— Task requirements —
From the data, copy out every line in which the word "with" appears.

— Data shown —

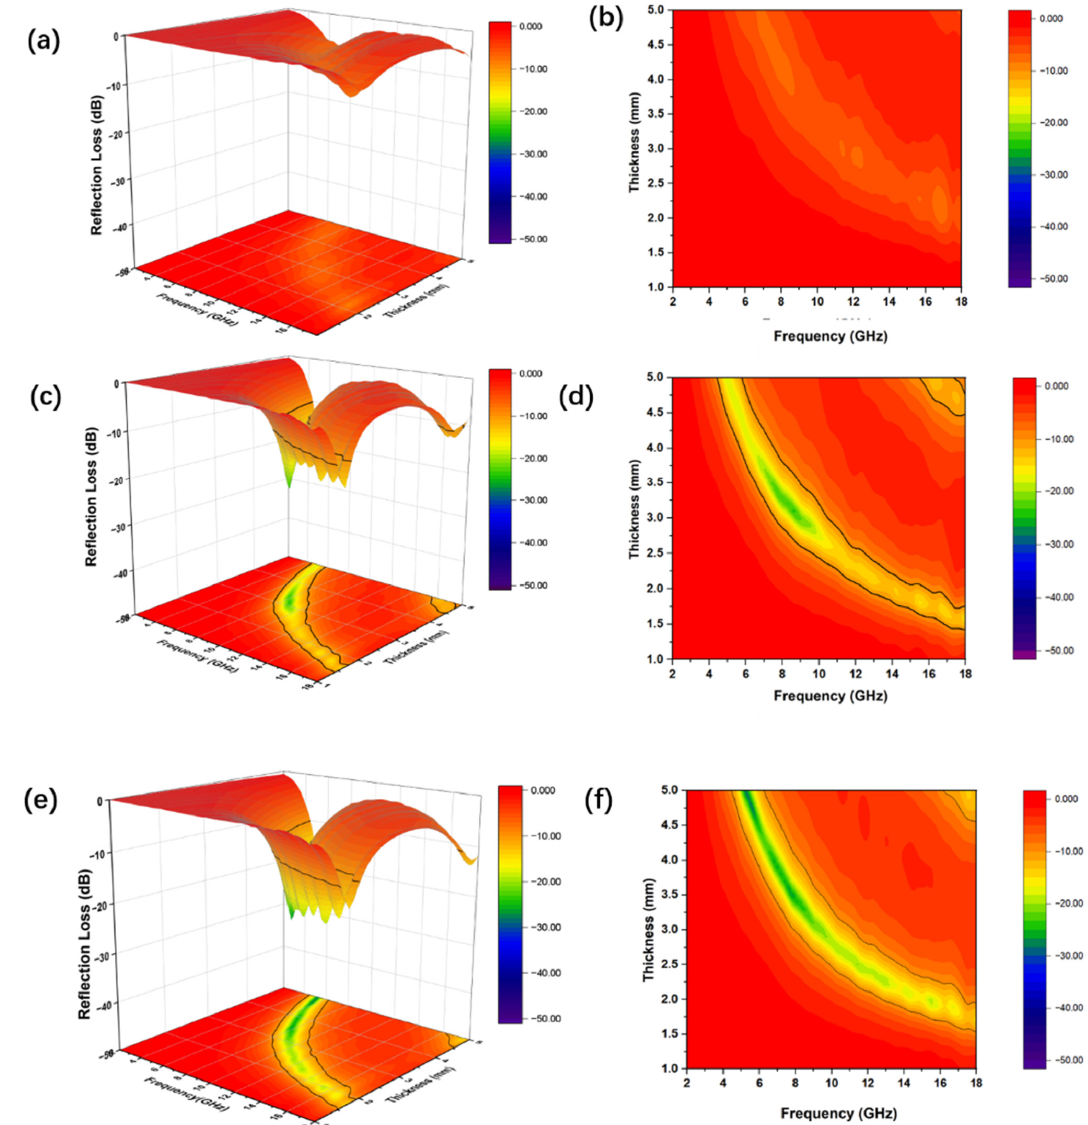
Figure 6. Reflection loss values in the frequency of 2–18 GHz for ( a , b ) MnO-Co@C-0.2; ( c , d ) MnO- Co@C-0.3; ( e , f ) Co@C-0.3; ( e , f ) MnO-Co@C-0.4.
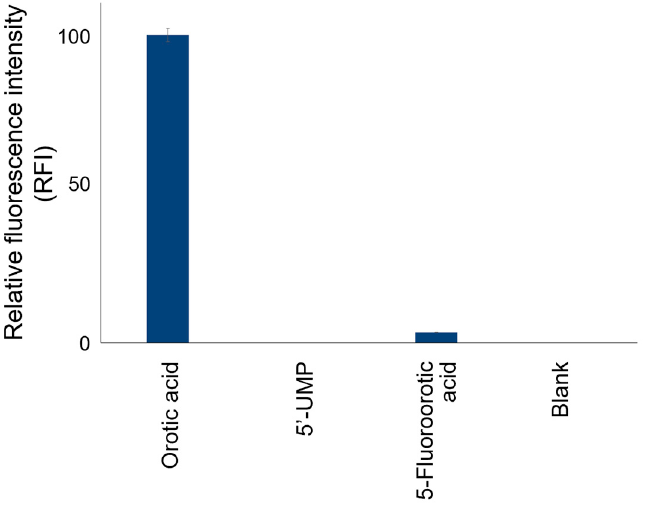
Figure 2. The reaction specificity of the present fluorogenic reaction with 4-TFMBAO to substances associated with OPRT reaction.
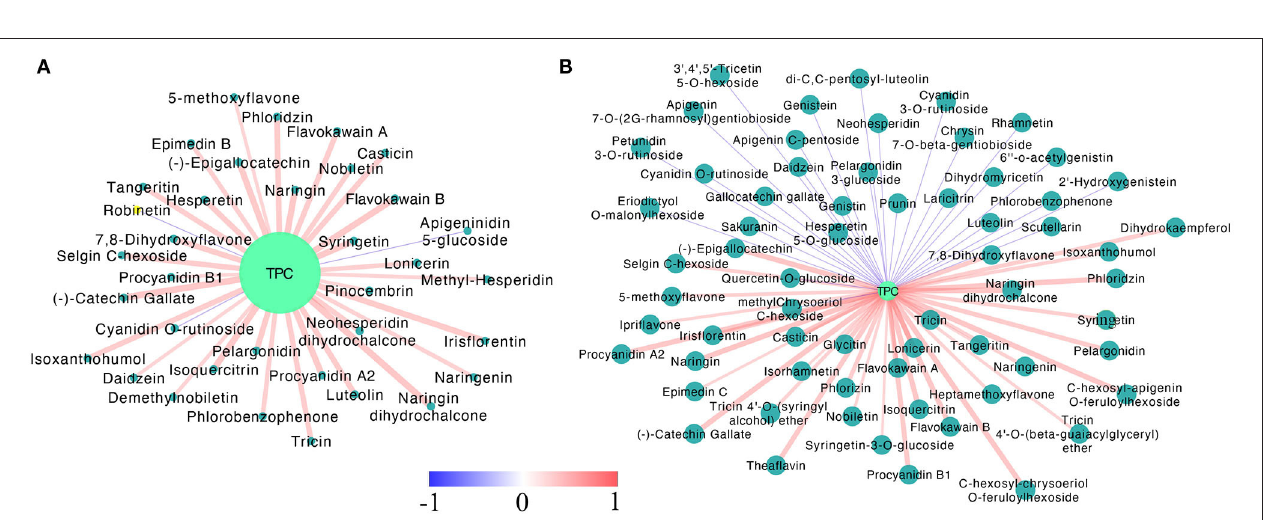
FIGURE 4 | The Pearson correlation analysis of differentially accumulated flavonoids and total phenolic contents in MT (A) and WT (B) fruits during fruit development and ripening. Only the pairwise with p -values ≤ 0.05 were showed. The dark and light blue circles indicated differentially accumulated flavonoids and the total phenolic content, respectively. The red and blue lines suggested positive and negative correlation, color scale, and the line width indicated the coefficient value, the wider the line, the larger the r value.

— Solution —
Figure 2. The reaction specificity of the present fluorogenic reaction with 4-TFMBAO to substances associated with OPRT reaction.
FIGURE 4 | The Pearson correlation analysis of differentially accumulated flavonoids and total phenolic contents in MT (A) and WT (B) fruits during fruit development and ripening. Only the pairwise with p -values ≤ 0.05 were showed. The dark and light blue circles indicated differentially accumulated flavonoids and the total phenolic content, respectively. The red and blue lines suggested positive and negative correlation, color scale, and the line width indicated the coefficient value, the wider the line, the larger the r value.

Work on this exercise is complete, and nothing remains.